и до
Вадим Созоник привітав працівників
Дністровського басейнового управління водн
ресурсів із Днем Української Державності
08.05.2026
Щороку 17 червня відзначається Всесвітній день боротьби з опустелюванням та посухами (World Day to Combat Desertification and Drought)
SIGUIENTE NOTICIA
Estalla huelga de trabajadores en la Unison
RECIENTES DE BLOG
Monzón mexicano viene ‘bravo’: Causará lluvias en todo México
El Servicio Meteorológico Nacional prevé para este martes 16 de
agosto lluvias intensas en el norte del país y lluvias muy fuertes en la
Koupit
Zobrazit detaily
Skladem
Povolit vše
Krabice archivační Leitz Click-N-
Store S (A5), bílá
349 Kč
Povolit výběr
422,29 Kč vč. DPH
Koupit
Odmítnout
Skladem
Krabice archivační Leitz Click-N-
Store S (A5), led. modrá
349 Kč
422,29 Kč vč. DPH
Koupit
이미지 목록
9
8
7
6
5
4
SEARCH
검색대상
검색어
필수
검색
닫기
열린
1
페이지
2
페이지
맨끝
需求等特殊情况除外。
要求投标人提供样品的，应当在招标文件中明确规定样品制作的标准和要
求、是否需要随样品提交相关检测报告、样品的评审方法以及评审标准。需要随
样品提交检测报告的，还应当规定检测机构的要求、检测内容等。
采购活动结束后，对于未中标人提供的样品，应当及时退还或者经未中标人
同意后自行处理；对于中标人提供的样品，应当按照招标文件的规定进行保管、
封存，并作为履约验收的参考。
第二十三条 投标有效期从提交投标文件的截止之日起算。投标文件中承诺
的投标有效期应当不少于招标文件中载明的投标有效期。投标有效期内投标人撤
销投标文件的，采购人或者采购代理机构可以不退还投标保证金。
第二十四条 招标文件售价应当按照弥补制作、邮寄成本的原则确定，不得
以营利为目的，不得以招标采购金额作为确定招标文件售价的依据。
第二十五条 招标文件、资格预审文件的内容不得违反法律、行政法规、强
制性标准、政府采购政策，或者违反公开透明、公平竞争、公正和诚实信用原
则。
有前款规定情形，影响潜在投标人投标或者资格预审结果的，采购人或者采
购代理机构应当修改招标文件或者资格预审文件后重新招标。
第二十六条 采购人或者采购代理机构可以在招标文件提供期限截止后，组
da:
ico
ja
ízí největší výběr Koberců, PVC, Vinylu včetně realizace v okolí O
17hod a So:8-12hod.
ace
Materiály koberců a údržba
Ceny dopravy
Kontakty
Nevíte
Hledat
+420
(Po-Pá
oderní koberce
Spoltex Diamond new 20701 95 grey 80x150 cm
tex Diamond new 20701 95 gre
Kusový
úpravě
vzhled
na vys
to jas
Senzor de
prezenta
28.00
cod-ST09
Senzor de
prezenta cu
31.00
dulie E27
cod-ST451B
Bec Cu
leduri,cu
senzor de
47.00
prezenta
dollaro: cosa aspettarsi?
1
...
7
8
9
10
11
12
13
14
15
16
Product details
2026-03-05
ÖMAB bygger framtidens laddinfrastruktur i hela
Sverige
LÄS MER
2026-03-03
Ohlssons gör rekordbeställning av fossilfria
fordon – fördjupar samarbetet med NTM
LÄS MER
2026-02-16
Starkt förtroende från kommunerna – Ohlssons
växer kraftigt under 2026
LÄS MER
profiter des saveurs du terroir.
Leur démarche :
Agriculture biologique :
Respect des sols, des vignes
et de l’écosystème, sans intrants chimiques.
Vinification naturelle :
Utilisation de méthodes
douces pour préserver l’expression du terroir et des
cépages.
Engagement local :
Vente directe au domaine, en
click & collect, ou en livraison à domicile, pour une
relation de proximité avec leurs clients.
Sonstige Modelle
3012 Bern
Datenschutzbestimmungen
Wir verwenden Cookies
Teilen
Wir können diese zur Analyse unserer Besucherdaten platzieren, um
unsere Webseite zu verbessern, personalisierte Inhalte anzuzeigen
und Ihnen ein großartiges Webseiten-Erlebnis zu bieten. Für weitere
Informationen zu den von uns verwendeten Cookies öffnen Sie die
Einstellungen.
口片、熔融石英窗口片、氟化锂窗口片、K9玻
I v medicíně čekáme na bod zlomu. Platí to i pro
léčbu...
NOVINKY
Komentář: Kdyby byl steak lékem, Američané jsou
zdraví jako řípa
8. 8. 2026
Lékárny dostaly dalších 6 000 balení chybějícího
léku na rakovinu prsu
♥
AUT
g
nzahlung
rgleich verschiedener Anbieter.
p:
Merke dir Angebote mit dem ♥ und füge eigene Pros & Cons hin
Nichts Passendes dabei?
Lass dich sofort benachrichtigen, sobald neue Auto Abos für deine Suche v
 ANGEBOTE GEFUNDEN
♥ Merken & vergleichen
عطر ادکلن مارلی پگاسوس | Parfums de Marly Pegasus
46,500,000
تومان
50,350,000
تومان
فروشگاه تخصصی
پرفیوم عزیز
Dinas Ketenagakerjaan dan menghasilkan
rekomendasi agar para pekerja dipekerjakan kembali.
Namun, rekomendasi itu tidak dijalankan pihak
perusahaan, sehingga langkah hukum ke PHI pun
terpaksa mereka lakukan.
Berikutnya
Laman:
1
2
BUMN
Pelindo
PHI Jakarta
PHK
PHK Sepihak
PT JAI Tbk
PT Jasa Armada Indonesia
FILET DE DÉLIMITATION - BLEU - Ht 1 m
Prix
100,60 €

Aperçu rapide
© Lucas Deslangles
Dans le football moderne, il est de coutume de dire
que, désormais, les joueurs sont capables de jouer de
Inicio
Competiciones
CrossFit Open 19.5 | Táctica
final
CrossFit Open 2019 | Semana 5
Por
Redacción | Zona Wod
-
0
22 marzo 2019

::::

● WORK INSTRUCTION: Going from the line that contains "Namun, rekomendasi itu tidak dijalankan pihak" to the last line of the records, reproduce every line as written.

● REPLY TO THE TASK:
Namun, rekomendasi itu tidak dijalankan pihak
perusahaan, sehingga langkah hukum ke PHI pun
terpaksa mereka lakukan.
Berikutnya
Laman:
1
2
BUMN
Pelindo
PHI Jakarta
PHK
PHK Sepihak
PT JAI Tbk
PT Jasa Armada Indonesia
FILET DE DÉLIMITATION - BLEU - Ht 1 m
Prix
100,60 €

Aperçu rapide
© Lucas Deslangles
Dans le football moderne, il est de coutume de dire
que, désormais, les joueurs sont capables de jouer de
Inicio
Competiciones
CrossFit Open 19.5 | Táctica
final
CrossFit Open 2019 | Semana 5
Por
Redacción | Zona Wod
-
0
22 marzo 2019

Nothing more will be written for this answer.